Some lines also need to be cleaned from debris that washed inside during the storm.

School officials, with a new school on the way to replace the Sims and Hatton campuses, expect a larger-than-usual enrollment this year. Jones said that could be because of an influx of younger buyers moving to the area.

“What we are seeing are a lot of older property owners that don’t want to spend the money to rebuild,” he said. “We’re seeing younger people come in and buy these houses at a reduced rate then fix them up, and since we are building a new school they are interested in our district.” Some younger buyers are also purchasing property for rental purposes, Jones said.

Business wise, Jones said things “ ... look real good right now. Things are coming back.

“The CVS is opening soon, McDonald’s has rebuilt and we have the new hotel coming in (an Econolodge).”

Economic Development Corp. Director Bobby Fillyaw said that, while it is known that some businesses are coming back and that people are moving to the area, exact figures aren’t available.
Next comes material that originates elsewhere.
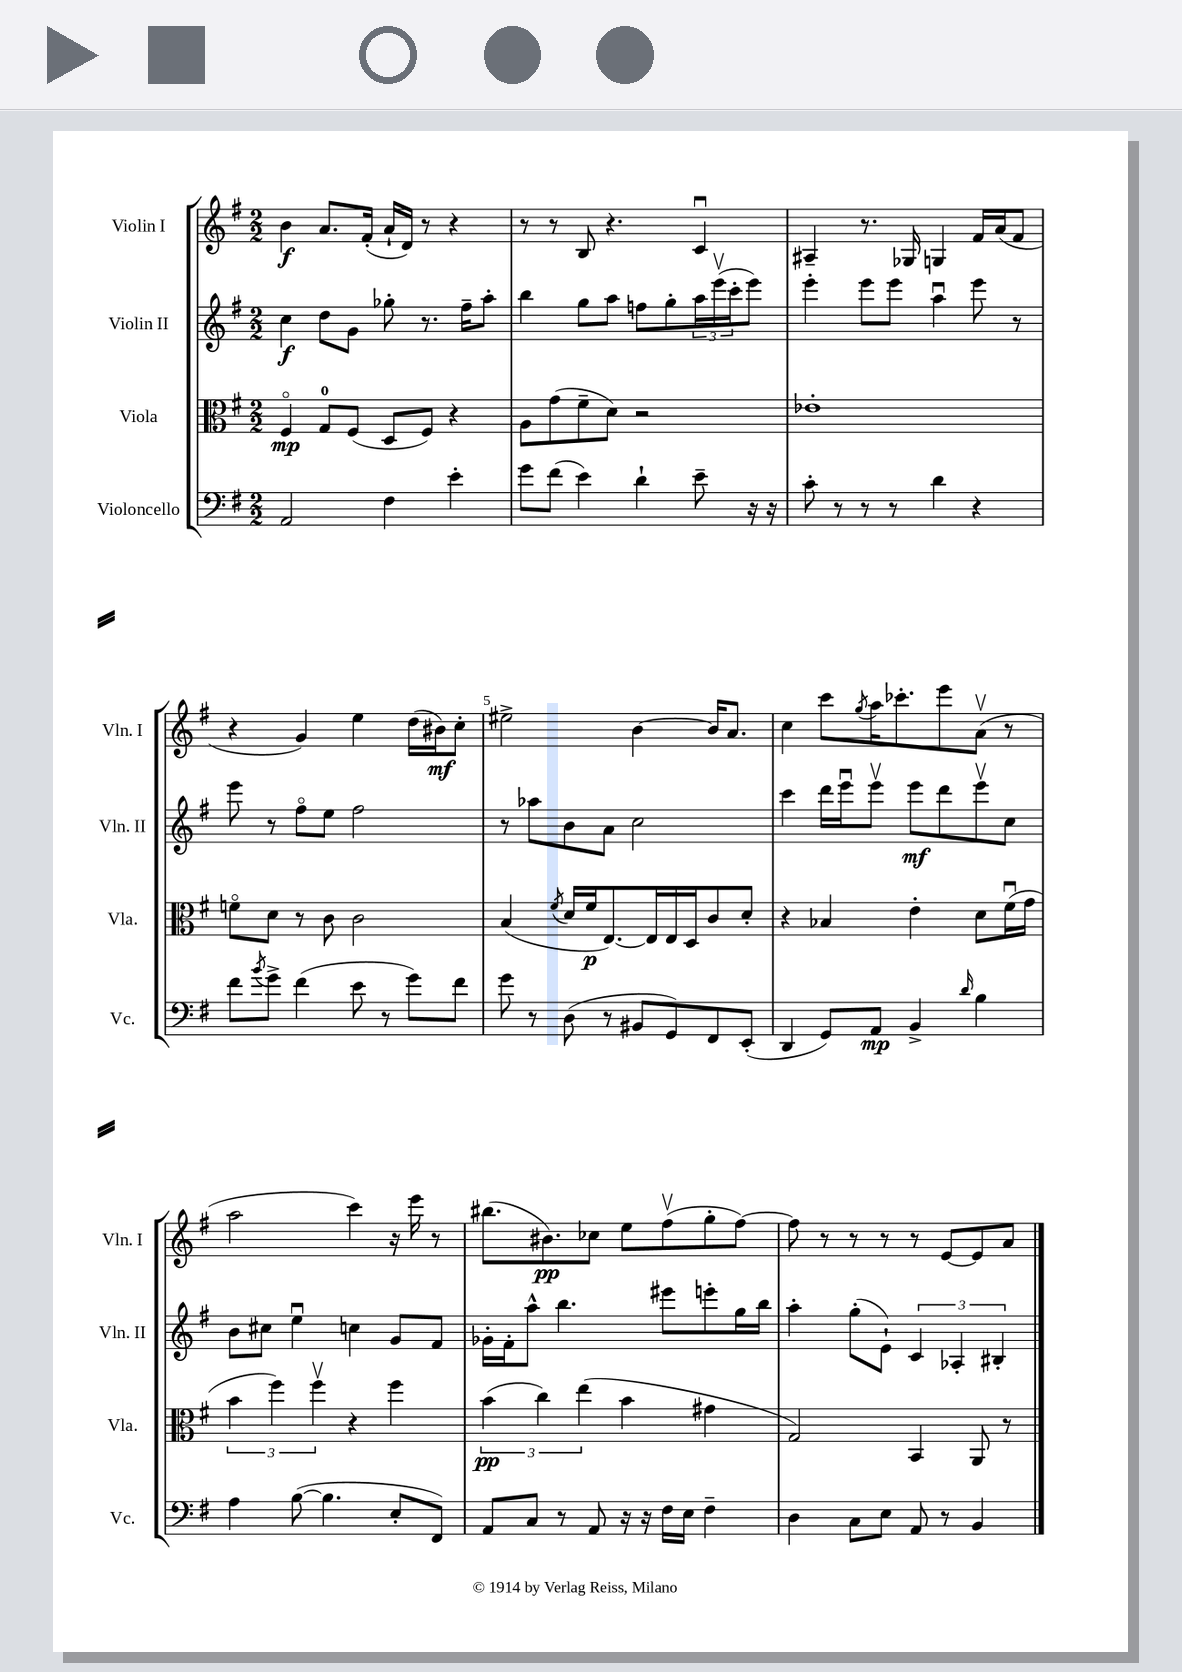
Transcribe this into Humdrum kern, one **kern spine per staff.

For instance, he said, one woman was rebuilding her business, but then passed away.

Another business closed, but soon another one moved in.

And other businesses that are rebuilding have not re-opened yet.

“We know there’s been an influx of people – but we can’t say ‘It’s 5 percent in this area or 10 percent in this area,” he said.

Likewise, Orange City Manager Shawn Oubre said figures were scarce for the city of Orange and the hard-hit Cove area. “In the Cove we’re aware that some have left and some still have pending insurance claims, but we don’t have a figure or measure as to who or how many came back,” he said.

FEMA’s Ray Perez said that 930 people in Orange County were still in FEMA trailers out of about 2,000 who applied for and received them.

According to a new FEMA Web site, (, as of Sept. 7 in Orange County, $68.2 million in grants has been funded for individual assistance to 8,039 eligible applicants; housing assistance grants of some $55 million to 7,052 eligible applicants; and small business loans of $96.8 million.

Other Orange County grants include (applicants listed are in the FEMA system only):

• Debris removal: Eligible applicants, 17; monies funded: $17,651,107.55.

• Emergency Protective Measures: Eligible applicants, 145; monies funded: $9,862,851.34.

• Road Systems and Bridges: Eligible applicants, 11; monies funded: $2,480,659.36.

• Water Control Facilities: Eligible applicants, 2; monies funded, $52,117.89.

• Buildings, Contents, and Equipment: Eligible applicants, 276; monies funded: $12,859,517.82.

• Parks, Recreational and Other: Eligible applicants, 58; monies funded: $559,968.80.